> [What is needed] Could you report every line from the entries that includes the word "tenemos"?

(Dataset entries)
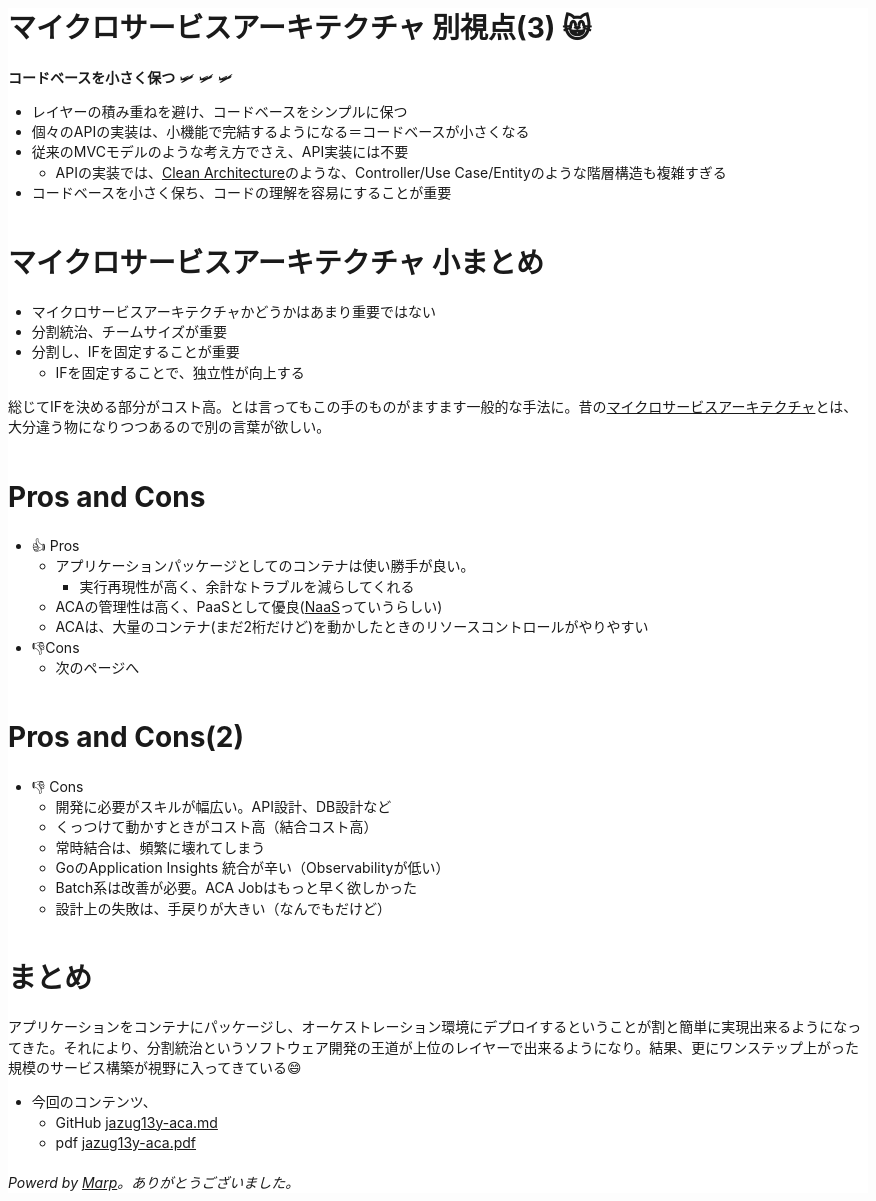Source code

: # マイクロサービスアーキテクチャ 別視点(3) :smile_cat:

**コードベースを小さく保つ** :small_airplane: :small_airplane: :small_airplane:

- レイヤーの積み重ねを避け、コードベースをシンプルに保つ
- 個々のAPIの実装は、小機能で完結するようになる＝コードベースが小さくなる
- 従来のMVCモデルのような考え方でさえ、API実装には不要
  - APIの実装では、[Clean Architecture](https://blog.cleancoder.com/uncle-bob/2012/08/13/the-clean-architecture.html)のような、Controller/Use Case/Entityのような階層構造も複雑すぎる
- コードベースを小さく保ち、コードの理解を容易にすることが重要

# マイクロサービスアーキテクチャ 小まとめ

- マイクロサービスアーキテクチャかどうかはあまり重要ではない
- 分割統治、チームサイズが重要
- 分割し、IFを固定することが重要
  - IFを固定することで、独立性が向上する

総じてIFを決める部分がコスト高。とは言ってもこの手のものがますます一般的な手法に。昔の[マイクロサービスアーキテクチャ](https://martinfowler.com/articles/microservices.html)とは、大分違う物になりつつあるので別の言葉が欲しい。

# Pros and Cons

- :+1: Pros
  - アプリケーションパッケージとしてのコンテナは使い勝手が良い。
    - 実行再現性が高く、余計なトラブルを減らしてくれる
  - ACAの管理性は高く、PaaSとして優良([NaaS](https://denniszielke.medium.com/using-azure-container-apps-at-scale-instead-of-your-building-your-own-naas-on-top-of-k8s-7c4760c2511f)っていうらしい)
  - ACAは、大量のコンテナ(まだ2桁だけど)を動かしたときのリソースコントロールがやりやすい
- :-1:Cons
  - 次のページへ

# Pros and Cons(2)

- :-1: Cons
  - 開発に必要がスキルが幅広い。API設計、DB設計など
  - くっつけて動かすときがコスト高（結合コスト高）
  - 常時結合は、頻繁に壊れてしまう
  - GoのApplication Insights 統合が辛い（Observabilityが低い）
  - Batch系は改善が必要。ACA Jobはもっと早く欲しかった
  - 設計上の失敗は、手戻りが大きい（なんでもだけど）

# **まとめ**

アプリケーションをコンテナにパッケージし、オーケストレーション環境にデプロイするということが割と簡単に実現出来るようになってきた。それにより、分割統治というソフトウェア開発の王道が上位のレイヤーで出来るようになり。結果、更にワンステップ上がった規模のサービス構築が視野に入ってきている:smile:

- 今回のコンテンツ、
  - GitHub [jazug13y-aca.md](https://github.com/takekazuomi/slide/blob/main/docs/20230915-jazug13y-aca.md)
  - pdf [jazug13y-aca.pdf](https://github.com/takekazuomi/slide/blob/main/docs/20230915-jazug13y-aca.pdf)
###### Powerd by [Marp](https://github.com/marp-team/marp-cli#docker)。ありがとうございました。
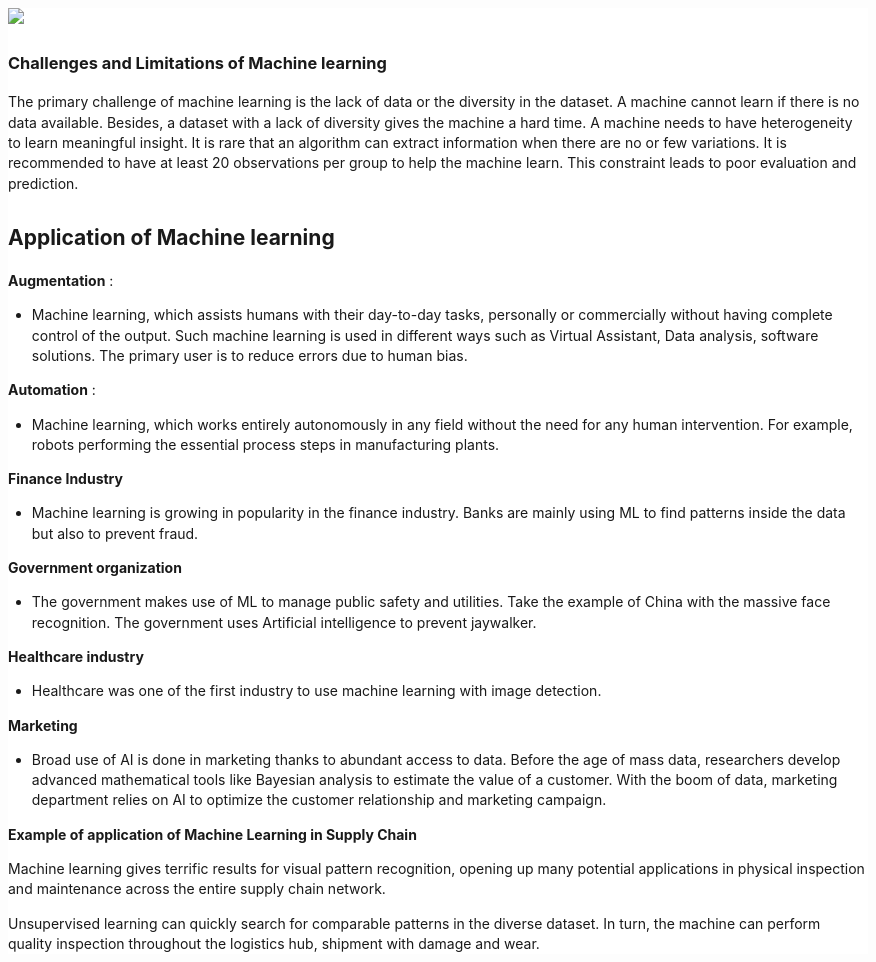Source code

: ![](https://github.com/thomaspernet/Tensorflow/raw/master/tensorflow/2_What_is_Machine_Learning_v8_files/image006.png)

###  Challenges and Limitations of Machine learning

The primary challenge of machine learning is the lack of data or the diversity
in the dataset. A machine cannot learn if there is no data available. Besides,
a dataset with a lack of diversity gives the machine a hard time. A machine
needs to have heterogeneity to learn meaningful insight. It is rare that an
algorithm can extract information when there are no or few variations. It is
recommended to have at least 20 observations per group to help the machine
learn. This constraint leads to poor evaluation and prediction.

##  Application of Machine learning

**Augmentation** :

  * Machine learning, which assists humans with their day-to-day tasks, personally or commercially without having complete control of the output. Such machine learning is used in different ways such as Virtual Assistant, Data analysis, software solutions. The primary user is to reduce errors due to human bias. 

**Automation** :

  * Machine learning, which works entirely autonomously in any field without the need for any human intervention. For example, robots performing the essential process steps in manufacturing plants. 

**Finance Industry**

  * Machine learning is growing in popularity in the finance industry. Banks are mainly using ML to find patterns inside the data but also to prevent fraud. 

**Government organization**

  * The government makes use of ML to manage public safety and utilities. Take the example of China with the massive face recognition. The government uses Artificial intelligence to prevent jaywalker. 

**Healthcare industry**

  * Healthcare was one of the first industry to use machine learning with image detection. 

**Marketing**

  * Broad use of AI is done in marketing thanks to abundant access to data. Before the age of mass data, researchers develop advanced mathematical tools like Bayesian analysis to estimate the value of a customer. With the boom of data, marketing department relies on AI to optimize the customer relationship and marketing campaign. 

**Example of application of Machine Learning in Supply Chain**

Machine learning gives terrific results for visual pattern recognition,
opening up many potential applications in physical inspection and maintenance
across the entire supply chain network.

Unsupervised learning can quickly search for comparable patterns in the
diverse dataset. In turn, the machine can perform quality inspection
throughout the logistics hub, shipment with damage and wear.

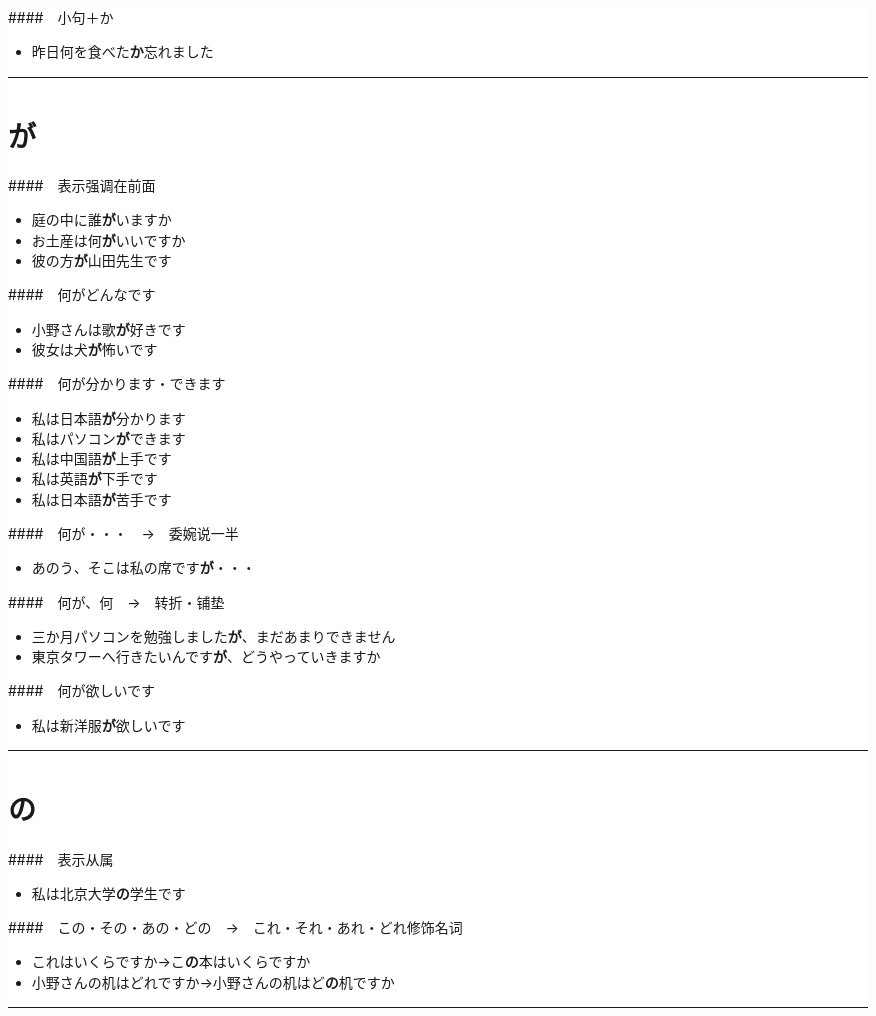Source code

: ####　小句＋か

- 昨日何を食べた**か**忘れました

---

# が

####　表示强调在前面

- 庭の中に誰**が**いますか
- お土産は何**が**いいですか
- 彼の方**が**山田先生です

####　何がどんなです

- 小野さんは歌**が**好きです
- 彼女は犬**が**怖いです

####　何が分かります・できます

- 私は日本語**が**分かります
- 私はパソコン**が**できます
- 私は中国語**が**上手です
- 私は英語**が**下手です
- 私は日本語**が**苦手です

####　何が・・・　→　委婉说一半

- あのう、そこは私の席です**が**・・・

####　何が、何　→　转折・铺垫

- 三か月パソコンを勉強しました**が**、まだあまりできません
- 東京タワーへ行きたいんです**が**、どうやっていきますか

####　何が欲しいです

- 私は新洋服**が**欲しいです

---

# の

####　表示从属

- 私は北京大学**の**学生です

####　この・その・あの・どの　->　これ・それ・あれ・どれ修饰名词

- これはいくらですか→こ**の**本はいくらですか
- 小野さんの机はどれですか→小野さんの机はど**の**机ですか

---
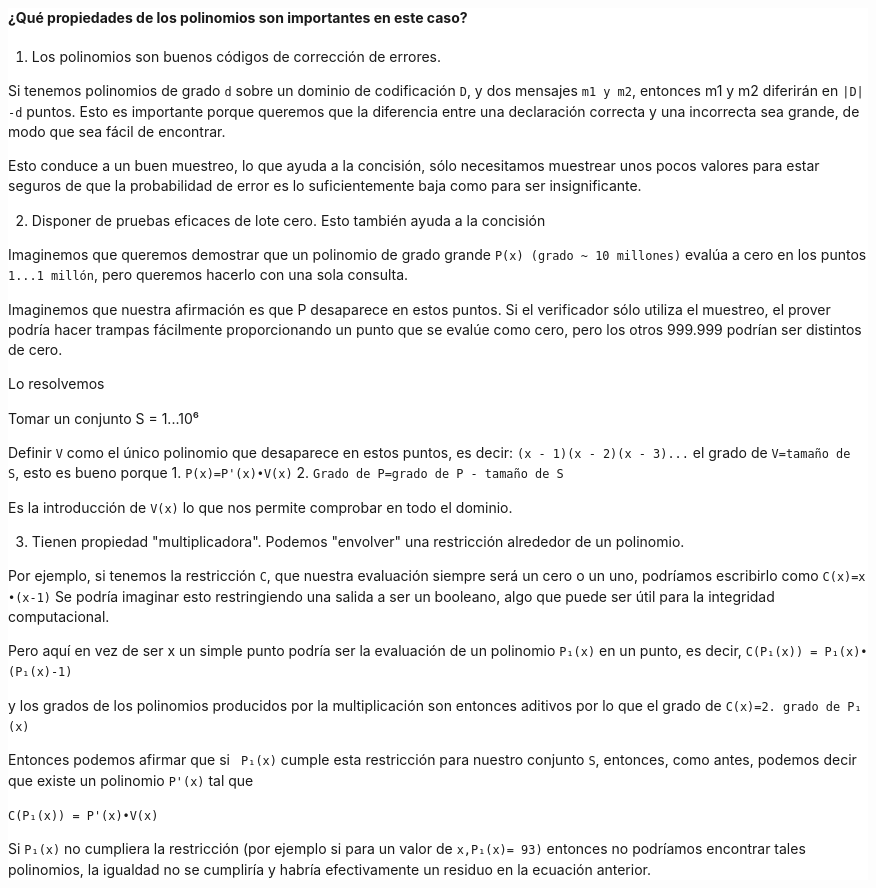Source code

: #### ¿Qué propiedades de los polinomios son importantes en este caso?
1. Los polinomios son buenos códigos de corrección de errores.

Si tenemos polinomios de grado `d` sobre un dominio de codificación `D`, y dos mensajes `m1 y m2`, entonces m1 y m2 diferirán en `|D|-d` puntos. Esto es importante porque queremos que la diferencia entre una declaración correcta y una incorrecta sea grande, de modo que sea fácil de encontrar.

Esto conduce a un buen muestreo, lo que ayuda a la concisión, sólo necesitamos muestrear unos pocos valores para estar seguros de que la probabilidad de error es lo suficientemente baja como para ser insignificante.

2. Disponer de pruebas eficaces de lote cero. Esto también ayuda a
la concisión

Imaginemos que queremos demostrar que un polinomio de grado grande `P(x) (grado ~ 10 millones)` evalúa a cero en los puntos `1...1 millón`, pero queremos hacerlo con una sola consulta.

Imaginemos que nuestra afirmación es que P desaparece en estos puntos. Si el verificador sólo utiliza el muestreo, el prover podría hacer trampas fácilmente proporcionando un punto que se evalúe como cero, pero los otros 999.999 podrían ser distintos de cero.

Lo resolvemos

Tomar un conjunto S = 1...10⁶

Definir `V` como el único polinomio que desaparece en estos puntos, es
decir:
 `(x - 1)(x - 2)(x - 3)...` 
 el grado de `V=tamaño de S`, esto es bueno porque 
    1. `P(x)=P'(x)•V(x)`
    2. `Grado de P=grado de P - tamaño de S`

 Es la introducción de `V(x)` lo que nos permite comprobar en todo el dominio.
 
3. Tienen propiedad "multiplicadora". Podemos "envolver" una restricción alrededor de un polinomio.
 
Por ejemplo, si tenemos la restricción `C`, que nuestra evaluación siempre será un cero o un uno, podríamos escribirlo como `C(x)=x•(x-1)`
Se podría imaginar esto restringiendo una salida a ser un booleano, algo que puede ser útil para la integridad computacional.

Pero aquí en vez de ser x un simple punto podría ser la evaluación de un polinomio `P₁(x)` en un punto, es decir,
`C(P₁(x)) = P₁(x)•(P₁(x)-1)`

y los grados de los polinomios producidos por la multiplicación son entonces aditivos por lo que el grado de `C(x)=2. grado de P₁(x)`

Entonces podemos afirmar que si ` P₁(x)` cumple esta restricción para nuestro conjunto `S`, entonces, como antes, podemos decir que existe un polinomio `P'(x)` tal que

`C(P₁(x)) = P'(x)•V(x)`

Si `P₁(x)` no cumpliera la restricción (por ejemplo si para un valor de `x,P₁(x)= 93)` entonces no podríamos encontrar tales polinomios, la igualdad no se cumpliría y habría efectivamente un residuo en la ecuación anterior.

> [Output below]
Si tenemos polinomios de grado `d` sobre un dominio de codificación `D`, y dos mensajes `m1 y m2`, entonces m1 y m2 diferirán en `|D|-d` puntos. Esto es importante porque queremos que la diferencia entre una declaración correcta y una incorrecta sea grande, de modo que sea fácil de encontrar.
Por ejemplo, si tenemos la restricción `C`, que nuestra evaluación siempre será un cero o un uno, podríamos escribirlo como `C(x)=x•(x-1)`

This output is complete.